REQUIREMENT: In the listing below, find each line with the string "APERTURE" and report it.

++++++++

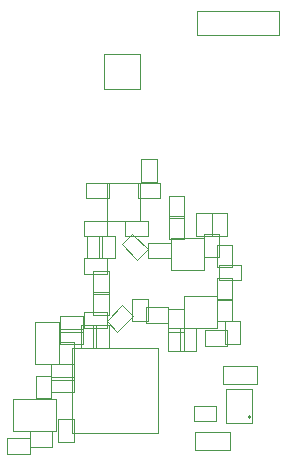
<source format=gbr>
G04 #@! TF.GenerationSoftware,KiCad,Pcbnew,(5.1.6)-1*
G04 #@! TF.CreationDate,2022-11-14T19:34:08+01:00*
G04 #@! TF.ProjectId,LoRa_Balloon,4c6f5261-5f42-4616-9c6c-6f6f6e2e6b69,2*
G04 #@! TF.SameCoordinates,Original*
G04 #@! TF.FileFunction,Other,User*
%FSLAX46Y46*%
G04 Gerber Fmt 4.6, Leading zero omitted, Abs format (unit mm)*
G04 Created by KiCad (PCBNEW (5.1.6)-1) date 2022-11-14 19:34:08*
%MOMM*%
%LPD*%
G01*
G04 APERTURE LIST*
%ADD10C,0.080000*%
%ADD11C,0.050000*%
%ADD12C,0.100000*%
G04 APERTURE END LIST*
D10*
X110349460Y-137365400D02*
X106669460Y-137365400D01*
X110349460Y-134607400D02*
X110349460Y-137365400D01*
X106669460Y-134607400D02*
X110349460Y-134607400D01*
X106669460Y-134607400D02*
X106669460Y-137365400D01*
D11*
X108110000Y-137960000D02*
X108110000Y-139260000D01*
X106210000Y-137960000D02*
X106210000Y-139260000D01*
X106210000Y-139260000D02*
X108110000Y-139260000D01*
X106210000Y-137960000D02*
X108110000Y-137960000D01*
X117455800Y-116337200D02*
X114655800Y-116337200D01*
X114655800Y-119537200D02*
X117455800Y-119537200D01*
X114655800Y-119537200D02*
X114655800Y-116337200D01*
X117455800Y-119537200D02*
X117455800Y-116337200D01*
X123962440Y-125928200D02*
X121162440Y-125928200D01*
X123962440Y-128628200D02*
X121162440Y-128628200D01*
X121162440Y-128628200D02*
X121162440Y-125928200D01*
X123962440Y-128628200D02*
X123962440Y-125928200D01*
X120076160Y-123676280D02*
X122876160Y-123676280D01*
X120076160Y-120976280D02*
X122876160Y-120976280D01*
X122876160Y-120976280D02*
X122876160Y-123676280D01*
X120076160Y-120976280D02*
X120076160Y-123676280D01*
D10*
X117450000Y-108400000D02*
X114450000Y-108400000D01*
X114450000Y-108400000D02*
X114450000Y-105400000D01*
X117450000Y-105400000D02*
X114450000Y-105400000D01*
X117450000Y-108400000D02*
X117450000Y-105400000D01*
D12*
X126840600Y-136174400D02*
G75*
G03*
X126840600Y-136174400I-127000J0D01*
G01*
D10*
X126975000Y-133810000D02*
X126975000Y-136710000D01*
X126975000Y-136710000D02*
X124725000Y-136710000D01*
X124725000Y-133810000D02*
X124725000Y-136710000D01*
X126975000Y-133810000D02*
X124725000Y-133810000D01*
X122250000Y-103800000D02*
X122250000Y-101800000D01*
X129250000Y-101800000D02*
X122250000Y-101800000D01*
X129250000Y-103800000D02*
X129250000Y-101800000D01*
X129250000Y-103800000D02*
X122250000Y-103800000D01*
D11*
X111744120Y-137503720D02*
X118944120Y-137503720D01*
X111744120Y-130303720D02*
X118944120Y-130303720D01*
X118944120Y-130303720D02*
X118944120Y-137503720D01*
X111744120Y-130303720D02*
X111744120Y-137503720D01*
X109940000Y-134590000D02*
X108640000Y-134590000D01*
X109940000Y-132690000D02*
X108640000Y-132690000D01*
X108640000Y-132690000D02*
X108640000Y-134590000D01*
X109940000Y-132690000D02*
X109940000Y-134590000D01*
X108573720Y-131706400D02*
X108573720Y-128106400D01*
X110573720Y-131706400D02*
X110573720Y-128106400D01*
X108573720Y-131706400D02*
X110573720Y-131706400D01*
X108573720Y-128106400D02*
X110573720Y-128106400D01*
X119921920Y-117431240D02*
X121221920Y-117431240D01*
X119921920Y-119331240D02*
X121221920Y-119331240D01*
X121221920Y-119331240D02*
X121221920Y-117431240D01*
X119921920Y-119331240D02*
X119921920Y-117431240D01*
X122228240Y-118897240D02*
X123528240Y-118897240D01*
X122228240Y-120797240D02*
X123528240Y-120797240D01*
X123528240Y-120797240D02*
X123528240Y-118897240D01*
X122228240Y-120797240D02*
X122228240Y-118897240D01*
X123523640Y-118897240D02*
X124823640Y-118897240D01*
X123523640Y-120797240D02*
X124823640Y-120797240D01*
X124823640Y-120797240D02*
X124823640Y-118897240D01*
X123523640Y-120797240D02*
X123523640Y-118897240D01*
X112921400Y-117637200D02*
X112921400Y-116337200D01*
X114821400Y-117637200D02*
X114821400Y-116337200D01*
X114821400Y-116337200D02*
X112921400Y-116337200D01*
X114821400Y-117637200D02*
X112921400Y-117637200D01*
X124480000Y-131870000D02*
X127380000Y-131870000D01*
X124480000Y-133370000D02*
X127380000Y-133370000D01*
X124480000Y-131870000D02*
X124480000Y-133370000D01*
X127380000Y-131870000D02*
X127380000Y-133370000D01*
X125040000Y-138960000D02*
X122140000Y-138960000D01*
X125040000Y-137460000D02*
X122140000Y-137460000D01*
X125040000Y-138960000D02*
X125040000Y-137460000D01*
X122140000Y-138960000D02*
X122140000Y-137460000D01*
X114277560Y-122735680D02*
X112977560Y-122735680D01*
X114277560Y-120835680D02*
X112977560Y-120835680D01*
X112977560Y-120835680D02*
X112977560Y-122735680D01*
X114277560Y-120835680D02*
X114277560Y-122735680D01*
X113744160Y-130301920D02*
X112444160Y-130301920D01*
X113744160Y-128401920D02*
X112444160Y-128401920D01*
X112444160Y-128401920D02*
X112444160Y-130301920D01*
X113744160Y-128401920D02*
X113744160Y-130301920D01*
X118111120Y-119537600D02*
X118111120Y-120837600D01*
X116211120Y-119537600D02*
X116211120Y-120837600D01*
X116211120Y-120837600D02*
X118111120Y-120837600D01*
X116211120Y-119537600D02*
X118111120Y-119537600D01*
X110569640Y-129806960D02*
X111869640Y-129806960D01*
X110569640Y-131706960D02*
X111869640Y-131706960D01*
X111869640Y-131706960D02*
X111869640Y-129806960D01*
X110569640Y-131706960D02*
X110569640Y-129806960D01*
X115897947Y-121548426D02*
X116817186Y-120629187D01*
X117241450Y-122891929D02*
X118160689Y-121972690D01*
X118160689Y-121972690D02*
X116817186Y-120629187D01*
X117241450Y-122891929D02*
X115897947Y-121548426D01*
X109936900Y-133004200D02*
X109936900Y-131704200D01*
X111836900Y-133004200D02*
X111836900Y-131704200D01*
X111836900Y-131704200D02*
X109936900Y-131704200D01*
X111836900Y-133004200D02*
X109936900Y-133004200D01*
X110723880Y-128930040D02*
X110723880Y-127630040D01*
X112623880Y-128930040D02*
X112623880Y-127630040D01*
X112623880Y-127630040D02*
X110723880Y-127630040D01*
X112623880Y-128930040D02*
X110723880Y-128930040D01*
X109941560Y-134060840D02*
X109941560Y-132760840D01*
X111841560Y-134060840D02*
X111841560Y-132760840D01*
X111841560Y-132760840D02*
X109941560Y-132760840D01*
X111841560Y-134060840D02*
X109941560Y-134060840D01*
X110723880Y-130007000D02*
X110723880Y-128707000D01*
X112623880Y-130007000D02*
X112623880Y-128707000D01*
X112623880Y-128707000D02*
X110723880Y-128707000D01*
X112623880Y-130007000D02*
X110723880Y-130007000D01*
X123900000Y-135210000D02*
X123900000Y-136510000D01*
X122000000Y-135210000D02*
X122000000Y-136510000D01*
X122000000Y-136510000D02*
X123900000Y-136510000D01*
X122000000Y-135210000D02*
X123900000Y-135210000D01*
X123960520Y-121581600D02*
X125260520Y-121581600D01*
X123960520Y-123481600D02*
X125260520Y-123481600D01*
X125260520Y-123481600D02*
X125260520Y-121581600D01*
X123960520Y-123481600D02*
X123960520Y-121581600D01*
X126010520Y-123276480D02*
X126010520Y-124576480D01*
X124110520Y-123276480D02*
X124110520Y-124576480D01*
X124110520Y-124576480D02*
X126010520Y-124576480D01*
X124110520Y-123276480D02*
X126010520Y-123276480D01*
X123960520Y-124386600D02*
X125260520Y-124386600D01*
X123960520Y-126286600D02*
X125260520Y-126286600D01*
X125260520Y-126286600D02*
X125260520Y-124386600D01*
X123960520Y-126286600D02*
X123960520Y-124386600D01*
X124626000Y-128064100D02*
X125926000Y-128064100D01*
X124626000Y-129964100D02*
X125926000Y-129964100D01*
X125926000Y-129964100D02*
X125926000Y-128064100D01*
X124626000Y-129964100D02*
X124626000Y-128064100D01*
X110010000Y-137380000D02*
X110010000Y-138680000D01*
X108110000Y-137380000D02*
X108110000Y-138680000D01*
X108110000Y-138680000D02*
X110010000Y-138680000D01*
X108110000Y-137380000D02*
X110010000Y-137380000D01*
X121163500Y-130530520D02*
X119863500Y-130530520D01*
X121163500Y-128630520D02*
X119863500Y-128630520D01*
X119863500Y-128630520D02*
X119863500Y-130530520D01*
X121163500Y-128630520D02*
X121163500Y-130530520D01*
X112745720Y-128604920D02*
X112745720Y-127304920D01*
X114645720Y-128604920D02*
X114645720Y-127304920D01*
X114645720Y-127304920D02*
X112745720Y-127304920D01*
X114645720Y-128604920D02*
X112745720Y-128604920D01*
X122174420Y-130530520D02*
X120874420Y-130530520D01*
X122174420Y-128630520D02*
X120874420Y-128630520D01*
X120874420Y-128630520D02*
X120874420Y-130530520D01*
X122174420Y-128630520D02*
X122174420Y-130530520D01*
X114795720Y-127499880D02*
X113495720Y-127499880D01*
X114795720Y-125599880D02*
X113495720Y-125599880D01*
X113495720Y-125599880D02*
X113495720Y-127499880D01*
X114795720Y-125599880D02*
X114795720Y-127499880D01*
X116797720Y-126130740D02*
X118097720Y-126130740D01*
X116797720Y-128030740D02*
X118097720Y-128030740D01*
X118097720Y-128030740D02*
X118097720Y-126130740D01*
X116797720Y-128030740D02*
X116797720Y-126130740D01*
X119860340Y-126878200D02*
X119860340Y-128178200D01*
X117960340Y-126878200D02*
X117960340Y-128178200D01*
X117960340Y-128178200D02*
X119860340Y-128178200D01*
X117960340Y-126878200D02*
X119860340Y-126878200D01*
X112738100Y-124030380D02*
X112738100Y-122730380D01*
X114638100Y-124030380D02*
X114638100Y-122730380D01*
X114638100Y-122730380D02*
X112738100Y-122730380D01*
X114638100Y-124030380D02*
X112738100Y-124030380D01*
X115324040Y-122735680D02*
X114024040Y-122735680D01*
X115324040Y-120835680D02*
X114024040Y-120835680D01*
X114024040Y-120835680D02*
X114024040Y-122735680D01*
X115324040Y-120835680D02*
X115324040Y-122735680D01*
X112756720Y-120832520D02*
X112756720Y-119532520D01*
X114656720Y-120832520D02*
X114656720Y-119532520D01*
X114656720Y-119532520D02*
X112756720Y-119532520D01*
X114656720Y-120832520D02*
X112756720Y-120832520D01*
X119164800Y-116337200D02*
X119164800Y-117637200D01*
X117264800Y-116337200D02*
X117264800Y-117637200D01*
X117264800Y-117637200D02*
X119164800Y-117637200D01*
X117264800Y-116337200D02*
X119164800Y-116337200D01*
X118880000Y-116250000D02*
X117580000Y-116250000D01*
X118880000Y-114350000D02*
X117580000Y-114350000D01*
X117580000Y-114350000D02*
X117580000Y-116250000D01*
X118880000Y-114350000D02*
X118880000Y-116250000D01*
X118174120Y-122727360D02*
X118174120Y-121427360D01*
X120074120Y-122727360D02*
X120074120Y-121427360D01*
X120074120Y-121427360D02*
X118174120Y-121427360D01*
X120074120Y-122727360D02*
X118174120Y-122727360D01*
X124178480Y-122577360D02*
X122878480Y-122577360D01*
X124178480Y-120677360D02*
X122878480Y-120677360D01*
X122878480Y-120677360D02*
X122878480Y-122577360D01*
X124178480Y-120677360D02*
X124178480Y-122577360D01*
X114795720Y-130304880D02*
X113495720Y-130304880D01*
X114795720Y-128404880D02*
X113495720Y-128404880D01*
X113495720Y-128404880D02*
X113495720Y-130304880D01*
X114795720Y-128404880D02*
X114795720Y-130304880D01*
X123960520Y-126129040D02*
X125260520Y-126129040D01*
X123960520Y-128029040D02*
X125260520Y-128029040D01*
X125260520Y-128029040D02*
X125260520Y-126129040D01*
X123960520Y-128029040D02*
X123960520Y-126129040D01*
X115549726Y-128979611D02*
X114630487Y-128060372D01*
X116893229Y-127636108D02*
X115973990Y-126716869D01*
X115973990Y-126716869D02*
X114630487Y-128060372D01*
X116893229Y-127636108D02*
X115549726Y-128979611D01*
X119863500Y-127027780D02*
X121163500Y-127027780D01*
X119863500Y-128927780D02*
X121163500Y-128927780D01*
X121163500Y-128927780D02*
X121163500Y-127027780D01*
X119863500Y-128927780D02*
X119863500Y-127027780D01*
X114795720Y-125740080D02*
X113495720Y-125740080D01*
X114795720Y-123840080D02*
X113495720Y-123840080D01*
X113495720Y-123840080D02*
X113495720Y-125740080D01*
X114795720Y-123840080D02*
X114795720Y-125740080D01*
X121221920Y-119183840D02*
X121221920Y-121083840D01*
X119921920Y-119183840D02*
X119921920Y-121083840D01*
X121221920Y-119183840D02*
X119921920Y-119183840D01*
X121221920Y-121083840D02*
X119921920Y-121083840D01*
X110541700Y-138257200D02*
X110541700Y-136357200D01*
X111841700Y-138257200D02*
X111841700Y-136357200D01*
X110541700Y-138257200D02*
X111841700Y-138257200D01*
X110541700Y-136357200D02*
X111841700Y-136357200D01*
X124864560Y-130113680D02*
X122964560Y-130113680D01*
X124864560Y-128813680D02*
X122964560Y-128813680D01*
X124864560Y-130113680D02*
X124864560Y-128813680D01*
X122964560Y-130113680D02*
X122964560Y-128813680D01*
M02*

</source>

++++++++

FINAL ANSWER:
G04 APERTURE LIST*
G04 APERTURE END LIST*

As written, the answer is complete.